Depressa caí em mim e olhei em redor para ver se alguém tinha reparado na minha figura vagamente triste. Percebi que ninguém tinha reparado. Felizmente a minha interpretação algo jagunça não chegara a abandonar as imediações do cérebro. Apressei-me a condenar o excesso algo bacoco da tarja, observando no entanto que o seu único defeito fora ter passado da ideia à execução. É um instante fatal que sempre separa a burrice da infelicidade, quiçá da boçalidade, que hoje se vê acometido pela vertigem das redes sociais. Imaginem que, nesse preciso instante, um amigo ou camarada adepto tinha interrompido para dizer “espera lá, isso talvez seja demais… fica antes o maior de portugal”. Mas nem sempre os correligionários estão lá para nos ajudar. O silêncio, que tantas vezes é de ouro, neste caso foi de lata, ou de bronze. A tarja acabou por ver a luz do dia. O clássico, esse, terminou como se sabe. Quer o destino que o Benfica esteja hoje em vias de acabar num indigno terceiro lugar. Há quem lhe chame crueldade, mas a crueldade não é, certamente, e a injustiça não acontece assim. É mesmo o karma. Um pentamelão.
No fundo, se todos nos limitássemos a guardar para nós pensamentos pouco inspirados ou inadequados, se nos limitássemos, porque não a partilhá-los com alguns correligionários capazes de compreender o contexto, talvez evitássemos eternizar tanta patacoada, ou lhes déssemos uma última oportunidade antes de passarem da má ideia à execução, o que nas redes sociais se traduz frequentemente em passar da intimidade à figura de urso. É como se caíssemos nas armadilhas montadas pelo nosso próprio cérebro, que se convence da importância ou da acutilância intelectual do que tem para dizer. Ainda que lutemos estoicamente contra isso, é quase sempre falso que tenhamos alguma coisa importante para dizer ao mundo. Estão à vontade para usar esse argumento contra mim.

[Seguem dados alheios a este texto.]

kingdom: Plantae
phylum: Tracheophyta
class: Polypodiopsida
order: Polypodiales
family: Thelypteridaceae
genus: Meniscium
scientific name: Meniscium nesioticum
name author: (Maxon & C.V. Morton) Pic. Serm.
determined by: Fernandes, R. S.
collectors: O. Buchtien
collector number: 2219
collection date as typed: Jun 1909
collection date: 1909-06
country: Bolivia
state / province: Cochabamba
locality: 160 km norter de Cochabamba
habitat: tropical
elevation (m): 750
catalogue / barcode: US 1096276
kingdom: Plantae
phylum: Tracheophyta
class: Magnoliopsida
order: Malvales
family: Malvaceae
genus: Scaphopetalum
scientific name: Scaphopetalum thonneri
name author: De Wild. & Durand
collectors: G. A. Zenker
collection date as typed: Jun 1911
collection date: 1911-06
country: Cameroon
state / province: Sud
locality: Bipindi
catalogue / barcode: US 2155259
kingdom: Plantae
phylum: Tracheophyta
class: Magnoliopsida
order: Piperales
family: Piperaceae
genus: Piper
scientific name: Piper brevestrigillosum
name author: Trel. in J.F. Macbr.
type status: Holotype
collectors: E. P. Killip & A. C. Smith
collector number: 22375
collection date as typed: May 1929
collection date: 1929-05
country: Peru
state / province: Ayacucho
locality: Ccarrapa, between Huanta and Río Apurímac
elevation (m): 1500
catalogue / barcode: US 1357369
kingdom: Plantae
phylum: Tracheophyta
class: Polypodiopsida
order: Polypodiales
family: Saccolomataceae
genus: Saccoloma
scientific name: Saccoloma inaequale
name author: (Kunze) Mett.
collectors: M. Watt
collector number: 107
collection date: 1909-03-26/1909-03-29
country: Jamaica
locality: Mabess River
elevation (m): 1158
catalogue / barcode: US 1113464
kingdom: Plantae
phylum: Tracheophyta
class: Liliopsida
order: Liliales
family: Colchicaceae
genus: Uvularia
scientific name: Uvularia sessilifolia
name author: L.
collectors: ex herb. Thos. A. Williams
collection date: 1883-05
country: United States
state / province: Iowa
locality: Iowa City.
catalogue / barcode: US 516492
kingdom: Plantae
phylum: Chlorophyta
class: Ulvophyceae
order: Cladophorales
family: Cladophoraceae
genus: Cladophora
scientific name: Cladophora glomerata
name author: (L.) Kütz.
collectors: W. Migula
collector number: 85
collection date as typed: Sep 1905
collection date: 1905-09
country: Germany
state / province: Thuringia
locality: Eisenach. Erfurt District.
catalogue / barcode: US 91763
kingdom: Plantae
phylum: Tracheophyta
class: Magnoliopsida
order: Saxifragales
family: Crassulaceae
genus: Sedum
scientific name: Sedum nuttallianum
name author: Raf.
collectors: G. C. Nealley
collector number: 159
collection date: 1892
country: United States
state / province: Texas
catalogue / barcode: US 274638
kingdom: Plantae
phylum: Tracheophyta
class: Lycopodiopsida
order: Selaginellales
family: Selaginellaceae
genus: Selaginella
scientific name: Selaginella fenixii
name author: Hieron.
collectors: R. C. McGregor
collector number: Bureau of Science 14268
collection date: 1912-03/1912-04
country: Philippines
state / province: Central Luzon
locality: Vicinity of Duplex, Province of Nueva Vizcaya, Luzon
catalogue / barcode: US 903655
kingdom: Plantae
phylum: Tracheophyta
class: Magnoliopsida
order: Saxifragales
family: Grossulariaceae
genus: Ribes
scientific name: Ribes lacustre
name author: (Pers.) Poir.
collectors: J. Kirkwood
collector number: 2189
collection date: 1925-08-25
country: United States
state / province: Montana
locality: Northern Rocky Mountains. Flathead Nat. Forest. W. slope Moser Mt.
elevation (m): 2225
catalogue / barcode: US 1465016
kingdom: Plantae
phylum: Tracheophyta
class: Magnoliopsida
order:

Vem isto a propósito da reacção de milhares de benfiquistas nas redes sociais ao facto de ontem, em pleno Estádio do Dragão, o treinador campeão ter festejado na companhia dos que mais ama. Para quem não sabe, o Rodrigo é um dos cinco filhos de Sérgio Conceição e representa a equipa júnior do Sport Lisboa e Benfica. Foi vingando a tese de que um atleta do clube não poderia pisar assim o relvado do Dragão e eu pergunto: que adeptos são estes que condenam um atleta por querer estar com o pai num dos momentos mais importantes da sua vida? Será que esta gente tem noção dos limites do clubismo? É uma pergunta retórica. Está visto que não.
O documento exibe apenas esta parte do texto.